Do NOT let your dog bite or chew the dispensers. Give the dispenser under supervision, and no longer than 15-30 minutes per session. When the dog has emptied a dispenser, put it away until next time.
Dispenser Puzzles: by Nina Ottosson
If you have an active dog who frequently needs to do things, the various puzzles offered by Nina Ottosson are worth the investment. Great for the rainy days or long winter nights. Please provide appropriate introduction and training for each puzzle.
Dispenser: by PetSafe
The busy buddy Kibble Nibble is egg shaped and unscrews at the middle. Made of hard plastic and rubber bumpers. Each end of the egg has an opening with little rubber tentacles, that limit how kibble or treats come out. The tentacles can be trimmed to increase treat disbursement. Don’t over trim.
Dispenser: by Starmark
The Bob-A-Lot treat dispenser is made of hard plastic. Comes in two sizes, large and small. The dispenser has two adjustable openings. One on the side (with a slide) and the other on the top, inside the neck, also with a slide adjustment. The neck also has a screw on cap.
Dispenser: by Omega Paw
Their Tricky Treat Ball is made of durable vinyl (quiet when rolled), and comes in three sizes, small, medium, large. Insert favorite dry food or treats into the ball. As the ball is moved, it dispenses treats keeping the dog focused and entertained.
Dispenser: by KONG
The Kong Wobbler has a weighted base and treat dispensing chamber above. The dog pushes the toy and makes it wobble, more wobbling and rolling causes the dry food bits to pop out.

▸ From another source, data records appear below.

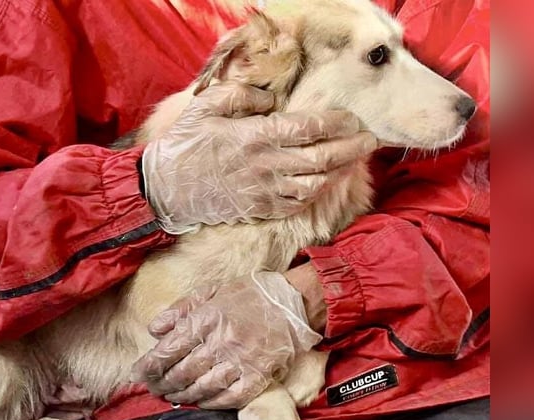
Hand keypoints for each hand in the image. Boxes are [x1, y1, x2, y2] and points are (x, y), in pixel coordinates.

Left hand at [130, 272, 322, 408]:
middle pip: (182, 372)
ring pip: (202, 387)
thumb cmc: (247, 295)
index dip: (149, 365)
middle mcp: (221, 342)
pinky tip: (200, 402)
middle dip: (161, 383)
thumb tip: (154, 330)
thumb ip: (179, 310)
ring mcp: (241, 361)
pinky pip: (229, 397)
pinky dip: (211, 403)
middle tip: (152, 388)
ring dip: (182, 396)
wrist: (292, 302)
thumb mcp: (210, 292)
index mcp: (206, 319)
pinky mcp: (258, 376)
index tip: (137, 373)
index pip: (169, 349)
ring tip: (172, 396)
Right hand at [141, 82, 376, 232]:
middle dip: (351, 149)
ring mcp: (263, 192)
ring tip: (352, 161)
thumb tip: (270, 99)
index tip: (353, 118)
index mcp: (254, 137)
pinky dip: (316, 194)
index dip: (337, 122)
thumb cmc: (184, 146)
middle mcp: (264, 166)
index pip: (308, 128)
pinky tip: (324, 183)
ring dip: (339, 173)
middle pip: (321, 159)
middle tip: (370, 141)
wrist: (164, 190)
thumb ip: (241, 96)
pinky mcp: (258, 210)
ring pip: (315, 185)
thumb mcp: (205, 107)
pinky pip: (297, 205)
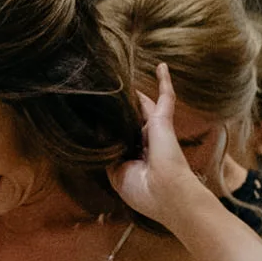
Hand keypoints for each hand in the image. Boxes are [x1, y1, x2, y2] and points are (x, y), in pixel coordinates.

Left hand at [108, 63, 202, 223]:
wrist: (167, 194)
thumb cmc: (143, 191)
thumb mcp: (117, 174)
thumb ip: (109, 152)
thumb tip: (98, 130)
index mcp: (135, 157)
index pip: (121, 137)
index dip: (110, 127)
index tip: (94, 114)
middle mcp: (145, 141)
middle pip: (130, 118)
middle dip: (121, 108)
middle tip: (106, 90)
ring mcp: (155, 130)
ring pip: (144, 106)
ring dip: (136, 93)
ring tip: (122, 73)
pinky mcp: (163, 121)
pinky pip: (165, 97)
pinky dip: (164, 81)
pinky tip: (162, 66)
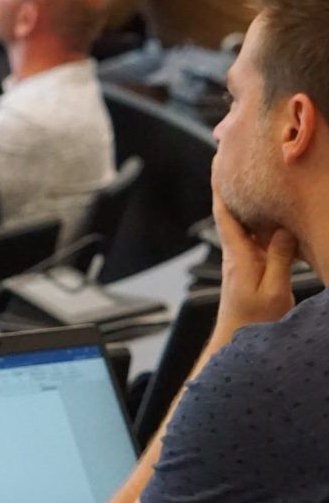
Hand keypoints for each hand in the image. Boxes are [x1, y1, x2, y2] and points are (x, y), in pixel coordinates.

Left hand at [210, 178, 296, 336]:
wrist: (238, 341)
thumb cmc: (254, 321)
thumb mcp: (273, 290)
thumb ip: (278, 259)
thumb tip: (283, 229)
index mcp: (237, 255)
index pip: (225, 214)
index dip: (220, 188)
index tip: (218, 164)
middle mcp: (236, 253)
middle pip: (233, 214)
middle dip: (234, 188)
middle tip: (236, 162)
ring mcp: (241, 260)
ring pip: (246, 225)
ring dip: (249, 204)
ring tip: (260, 182)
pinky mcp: (250, 268)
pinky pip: (257, 239)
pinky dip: (263, 224)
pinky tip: (276, 217)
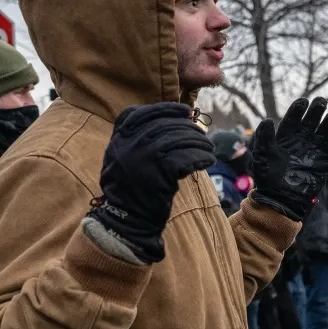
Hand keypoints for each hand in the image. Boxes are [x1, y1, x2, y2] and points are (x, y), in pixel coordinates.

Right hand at [86, 102, 215, 262]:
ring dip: (199, 143)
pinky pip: (186, 158)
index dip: (166, 109)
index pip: (142, 113)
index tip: (185, 111)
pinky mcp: (159, 173)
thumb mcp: (122, 159)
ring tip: (209, 149)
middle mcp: (129, 144)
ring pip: (179, 140)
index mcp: (119, 138)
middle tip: (203, 136)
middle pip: (166, 125)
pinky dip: (200, 157)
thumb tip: (170, 122)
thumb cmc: (129, 190)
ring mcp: (144, 157)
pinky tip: (208, 161)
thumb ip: (136, 139)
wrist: (125, 220)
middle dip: (189, 128)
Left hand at [248, 97, 327, 220]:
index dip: (299, 108)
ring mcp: (315, 150)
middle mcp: (302, 140)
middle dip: (317, 109)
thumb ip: (264, 137)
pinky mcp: (325, 161)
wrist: (282, 198)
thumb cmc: (268, 178)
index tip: (303, 102)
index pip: (294, 117)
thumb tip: (267, 120)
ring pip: (325, 130)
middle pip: (312, 120)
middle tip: (321, 102)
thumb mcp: (262, 156)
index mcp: (286, 136)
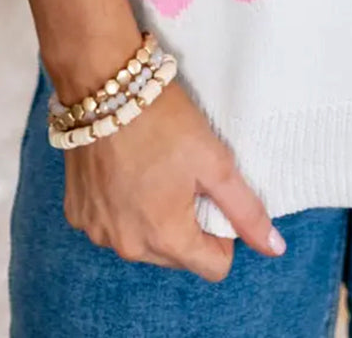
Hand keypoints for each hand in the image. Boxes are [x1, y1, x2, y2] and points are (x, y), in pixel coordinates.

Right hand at [62, 79, 284, 279]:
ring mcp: (97, 231)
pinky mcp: (76, 213)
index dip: (223, 233)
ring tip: (153, 170)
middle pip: (177, 256)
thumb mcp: (215, 162)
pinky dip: (122, 207)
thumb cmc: (164, 121)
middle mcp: (127, 246)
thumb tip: (275, 248)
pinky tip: (124, 170)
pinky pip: (111, 224)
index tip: (212, 194)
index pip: (214, 266)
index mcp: (165, 238)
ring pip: (142, 242)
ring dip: (153, 217)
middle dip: (187, 224)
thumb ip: (245, 210)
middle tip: (184, 177)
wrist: (103, 85)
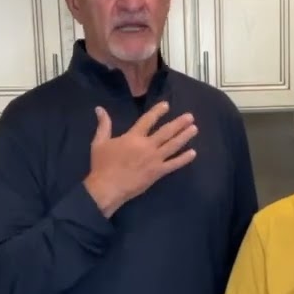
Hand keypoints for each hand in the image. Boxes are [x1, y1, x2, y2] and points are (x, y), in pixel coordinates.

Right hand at [83, 101, 197, 216]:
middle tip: (190, 116)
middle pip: (166, 131)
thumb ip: (103, 125)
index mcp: (133, 137)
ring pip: (173, 145)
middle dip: (179, 123)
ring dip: (185, 136)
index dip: (158, 112)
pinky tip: (193, 153)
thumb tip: (100, 109)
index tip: (167, 105)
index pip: (148, 120)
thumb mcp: (99, 142)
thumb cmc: (102, 165)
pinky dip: (184, 159)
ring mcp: (154, 159)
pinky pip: (174, 164)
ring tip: (194, 128)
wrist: (107, 188)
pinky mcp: (158, 172)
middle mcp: (147, 145)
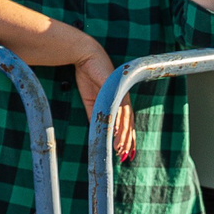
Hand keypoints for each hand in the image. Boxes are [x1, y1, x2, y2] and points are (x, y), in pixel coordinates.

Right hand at [72, 44, 135, 162]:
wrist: (85, 57)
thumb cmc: (89, 76)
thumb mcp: (92, 102)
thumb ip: (96, 116)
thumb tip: (98, 132)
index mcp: (119, 100)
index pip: (126, 122)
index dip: (127, 137)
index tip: (128, 152)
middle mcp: (122, 97)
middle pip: (128, 122)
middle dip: (127, 140)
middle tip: (125, 156)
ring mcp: (119, 92)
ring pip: (124, 117)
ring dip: (122, 134)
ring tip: (119, 148)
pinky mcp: (114, 87)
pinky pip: (115, 106)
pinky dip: (116, 120)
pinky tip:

The ‘Kong Genius’ toys (Leo & Mike) are interactive treat dispensing toys. Made of durable, non-toxic, FDA food-approved TPR material (quiet when rolled). Perfect for average chewers. Add bits of fairly dry food pieces (not sticky to touch) and make mealtime more interesting. Connect them together for extra challenge. Dishwasher safe.
Dispensers: by Our Pet’s
Choose from three shapes. Atomic Treat Ball, IQ Treat Ball and Buster Food Cube. Each dispenser offers a different level of challenge. Each comes in two sizes, small 3″ and large 5″.